As the curtain ascended again a murmur of admiration rose from the audience at the beauty of the tableau revealed to view. The scene represented the refectory of a palace, and was so arranged that the actual walls of the Gothic hall in which the audience sat formed the wings and rear of the stage scenery, thus producing an effect more realistic than could have been attained by painted canvas. A spacious and splendid arched casement facing the audience made a part of this refectory; the scene had been purposely timed with regard to the moon's course, and it was no mock planet, but the real silver orb of night that shone through the panes of stained glass from a sky of darkest blue.

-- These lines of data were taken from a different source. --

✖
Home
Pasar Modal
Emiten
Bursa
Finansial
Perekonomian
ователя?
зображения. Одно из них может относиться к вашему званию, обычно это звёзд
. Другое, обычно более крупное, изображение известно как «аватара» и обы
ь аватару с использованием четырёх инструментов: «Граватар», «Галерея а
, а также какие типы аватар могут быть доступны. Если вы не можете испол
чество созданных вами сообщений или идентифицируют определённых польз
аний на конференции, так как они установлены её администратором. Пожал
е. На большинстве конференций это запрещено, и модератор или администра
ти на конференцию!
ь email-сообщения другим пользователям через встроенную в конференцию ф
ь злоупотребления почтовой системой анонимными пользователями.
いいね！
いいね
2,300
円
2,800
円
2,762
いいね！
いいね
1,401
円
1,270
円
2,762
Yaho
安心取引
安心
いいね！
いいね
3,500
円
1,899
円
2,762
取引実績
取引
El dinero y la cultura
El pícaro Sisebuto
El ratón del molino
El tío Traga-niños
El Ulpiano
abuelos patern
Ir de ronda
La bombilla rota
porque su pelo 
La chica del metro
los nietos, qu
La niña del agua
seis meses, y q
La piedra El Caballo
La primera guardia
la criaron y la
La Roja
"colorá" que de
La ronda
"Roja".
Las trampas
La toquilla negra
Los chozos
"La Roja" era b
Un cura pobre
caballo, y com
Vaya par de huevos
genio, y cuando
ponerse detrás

The moonlight without contrasted curiously with the glow cast by the lamps pendent from the vaulted roof of the supposed banqueting hall.
A feast was taking place, given by King Alboin to celebrate his victory over Cunimund. Historically speaking, the memorable and fatal banquet with which the name of Rosamond is associated, happened several years after the defeat of the Gepid king, but for the sake of dramatic effect Lorelie had represented it as the immediate consequence of that defeat.